McCarthy was appointed to the Starksboro selectboard in November after Greg Hahr resigned from the board.
Over the past four months, she said she has enjoyed connecting with the rest of the board, working on town business and helping plan next year’s budget.
“Things have been busy, active and vibrant.”
McCarthy is happy that her seat is being contested, she said.
“I appreciate that people in our community care enough about the future of Starksboro to bring their talent and their vision to the table.”

CARRIE AUSTGEN
Carrie Austgen and her wife built a house in Starksboro this past year. They had originally planned to spend their summers in Vermont and their winters in Texas, but they fell in love with their Starksboro property and will now live there permanently.

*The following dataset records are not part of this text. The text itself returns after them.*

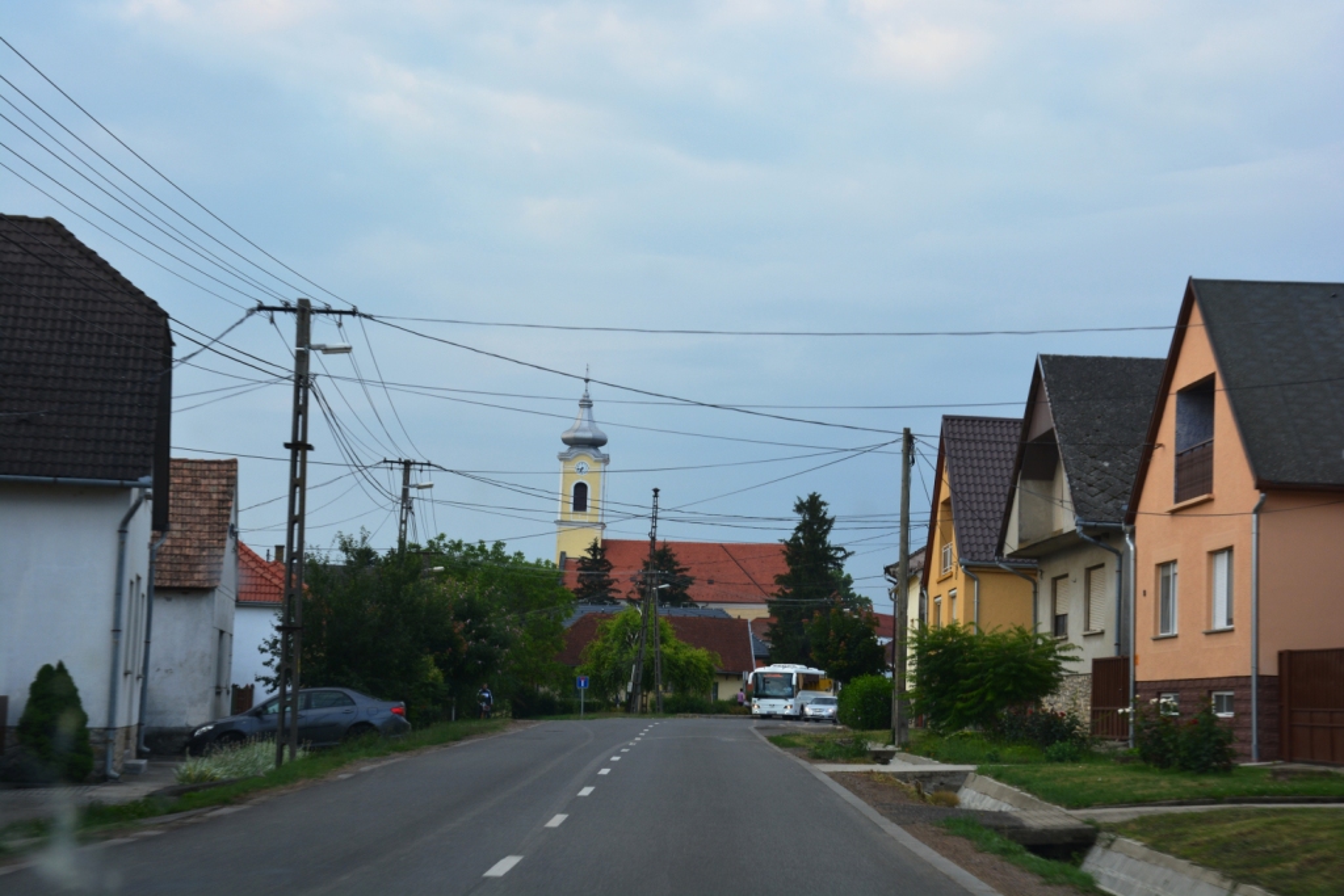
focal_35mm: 72
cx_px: 672
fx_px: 2688
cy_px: 448
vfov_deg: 18.9
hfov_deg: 28.1
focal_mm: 48
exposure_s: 1/60
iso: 200
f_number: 10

“Starksboro is gorgeous,” Austgen told the Independent. “And it has clean air, clean water and clean food, which are the three most important things.”
Originally from Chicago, Austgen attended Texas A&M University, where she played softball. She went on to have a 34-year career as a teacher and coach in Texas. In addition to softball, she coached basketball, volleyball and track.
When it came time to retire, Austgen thought of her parents, who themselves had retired in Wisconsin, “among the rolling hills, with clean air, clean water and clean food.” Her search for her own version of that place took her all the way from Washington state to Vermont.
The Green Mountain State won out in the end.
“There is a sacredness to how Vermont operates,” she said. “And I really appreciate the way people get out and enjoy the nature here.”
After retiring, Austgen began looking for ways to be of use to her community, so when the question “Who would like to serve?” was asked at Starksboro’s annual meeting last year, her ears perked up, she recalled.
Her wife, Alexsys Thompson, currently serves on the town’s development review board.
Austgen sees herself as a creative, out-of-the-box thinker who understands a lot about teamwork.
“Teamwork goes a long way,” she said.
And because she’s worked in school systems, she’s no stranger to tight budgets, she added.
If Austgen could wave a “magic money wand” she’d secure grant money for farmers and for the town’s infrastructure, including the Jerusalem Schoolhouse, which is in need of some “TLC.”
Chief among the challenges facing Starksboro in the coming years is how to manage growth and change while preserving the things that are sacred to those Vermonters who were born and raised here, Austgen said.
“How do we generate revenue without taxing people to death? How do we preserve our local school? I think we need to find some balance and harmony in terms of our vision for the town of Starksboro.”